Sound Histories – An Enlightening Score for the British Museum

Sound Histories is the latest and largest yet in the RNCM’s series of site-specific installations created to animate iconic public spaces with music. 200 musicians will perform 120 pieces to bring artefacts and different areas of the British Museum to life on the 5 July.

This week we heard from Professor Richard Wistreich, RNCM Dean of Research and Enterprise, who told us more about the programme he has created for the Museum's Enlightenment Gallery…

  • So, can you give us an idea of the composers whose music we will hear in the gallery on the night? 

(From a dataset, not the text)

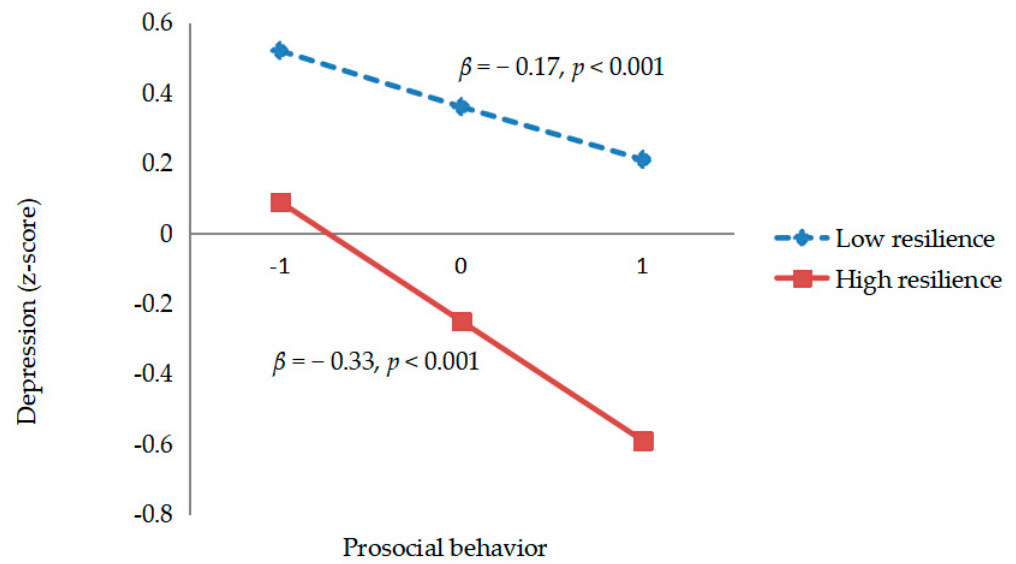
Figure 2. Simple regression lines of prosocial behavior on depression under different levels of resilience. Note: the X-axis represents the level of prosocial behavior; the Y -axis represents the z-score of depression; resilience was divided into two groups: low ( − 1 SD ) and high (+1 SD ) levels.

Among the composers there are plenty of well-known names – Handel, Mozart, Haydn, Beethoven and Mendelssohn – but, perhaps surprisingly, there is not a single truly ‘British’ one among them. But with the exception of Beethoven (whose music was, nevertheless already widely known and admired in Britain during his lifetime) all of them spent significant periods of their lives here and their music was ubiquitous on concert programmes, at the opera and, perhaps most importantly, in the everyday lives of cultured ‘amateurs’ – the same kinds of people who also travelled, collected, studied archaeology, ancient art and laid the foundations of modern natural history and anthropology and whose tastes and treasures form the contents of the Gallery.

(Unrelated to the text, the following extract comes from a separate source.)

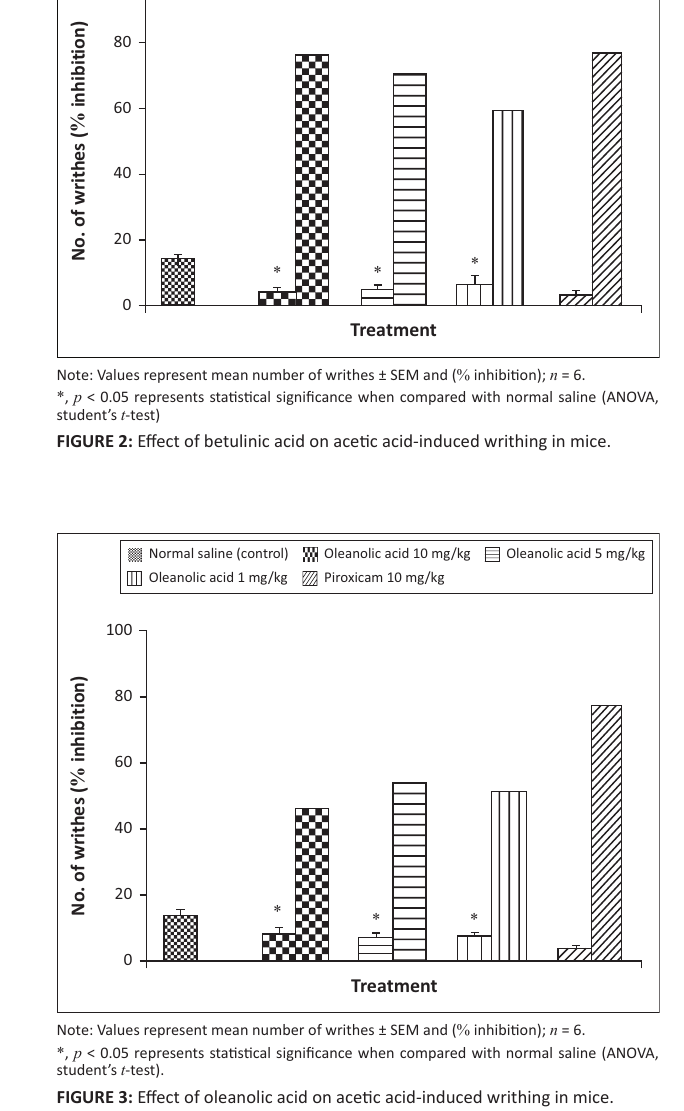
FIGURE 1: Effect of ethyl acetate extract on acetic acid-induced writhing in mice.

  • And how has the collection influenced the final programme?

Our choice of individual pieces of music is designed to reflect this inter-connectivity. The Gallery itself is typical of the way that collections were displayed when the British Museum was inaugurated – a kind of ‘cabinet of curiosities’ containing statues, books, pictures, fragments of exotic rocks and fossils, and ‘curios’. In our programme we have likewise highlighted what we today call ‘chamber’ music, although the modern sense in which this means only musical ‘miniatures’, or a set of genres quite distinct from the ‘grander’ forms of opera, symphony and oratorio, would not have been recognised in the salons of London and other cultured towns in the 18th century.

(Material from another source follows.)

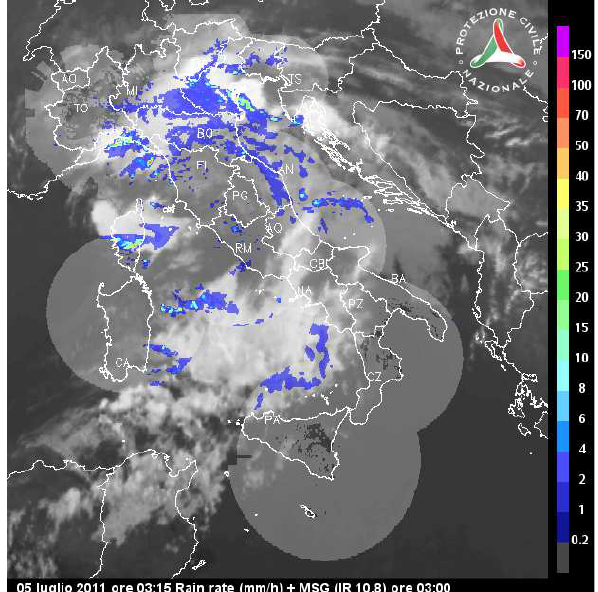
Figure 2: An example of the graphical output of RNC (courtesy of DPC). The surface rain intensity (sri) product is color-coded according to the vertical bar (in mm/h) and layered over the Meteosat Second Generation (MSG) 10.8 m m image (in normalized inverted grey scale). Data obtained from RNC at 01:15 UTC and MSG observations at 01:00 UTC on 5 July 2011 (i.e. within 7 minutes from data in Figure 1). Note that here the time displayed at the bottom is in CEST (Central Europe Summer Time).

Rather, audiences of connoisseurs would have found nothing strange about hearing an aria from Haydn’s Creation performed in a private room with piano rather than orchestra or a miniature opera such as Handel’s Apollo and Dafne cantata performed in a salon. We have chosen the Handel as a complement to the statue of Apollo in the Gallery and to the general passionate revival of interest in Classical culture and its mythology in the 18th century, reawakened in England by those who were able to make the ‘Grand Tour’ and see for themselves the ruins and artefacts of the Greek and Roman worlds.

Handel’s cantata taps into this nascent Romantic view of the classic world, telling the mythical story of a god who falls in love with a human beauty. The choice of Haydn’s Creation was inspired by the Gallery’s collection of the earliest fossils found in England and their part in ensuing debates about the origins of the earth. In a nod to the huge impact of Italy on the Northern cultural imagination, we’ll hear a movement from one of the beautiful sonatas by one of the greatest violinists of the 18th century, Francesco Geminiani, pupil of the famous Corelli. Like Handel, he spent a significant portion of his life in London and later in Paris and Dublin and is credited with revolutionising violin playing, particularly through teaching. Mozart may only have visited London as a child prodigy, but his music was known and appreciated here from the beginning.

We include several movements from one of the Serenades which he wrote for the elite Imperial wind band in Vienna – known to many people today because of the seminal role the piece plays in Peter Schaffer’s play (and later the film) Amadeus – listen out for the moment the dying Salieri recalled as his first encounter with Mozart’s sublime music!

  • How would those who founded this Gallery have experienced this music back in 1828?

Among the ideas we are hoping to highlight in the programme is the fact that some of the most sophisticated music-making in London around the late 18th and early 19th centuries was not to be heard in private salons rather than concert halls, but was played by what today would be called ‘amateurs’ – often very highly trained musicians who, because of class or gender would never have considered the becoming professional performers.

Much chamber music by those we now revere as the ‘great composers’ was, in fact, written for such skilled amateurs – string quartets (we have a movement from one by Queen Victoria’s favourite composer and piano duet partner, Mendelssohn), pianists and singers – who were serviced by the torrent of music that poured off the presses of the huge commercial operation that was the British music-printing industry.

The craze for all things Scottish and Romantic in the early years of the 19th century (as in the novels of Sir Walter Scott, for example) was picked up as just such an opportunity by the Edinburgh publisher, George Thomson, who commissioned arrangements of Scottish folksongs by, among others, Haydn, Hummel and Beethoven. We’ll hear three by Beethoven performed here, as they might have been heard in a private house around 1828.

  • Is what we will hear in a few weeks' time close to how this music would have sounded then?

We are hoping to convey the musical style, the sounds (you will hear, for example, harpsichord and fortepiano) and above all, the intimate feel of how this music might have been experienced around the time the Museum was being conceived.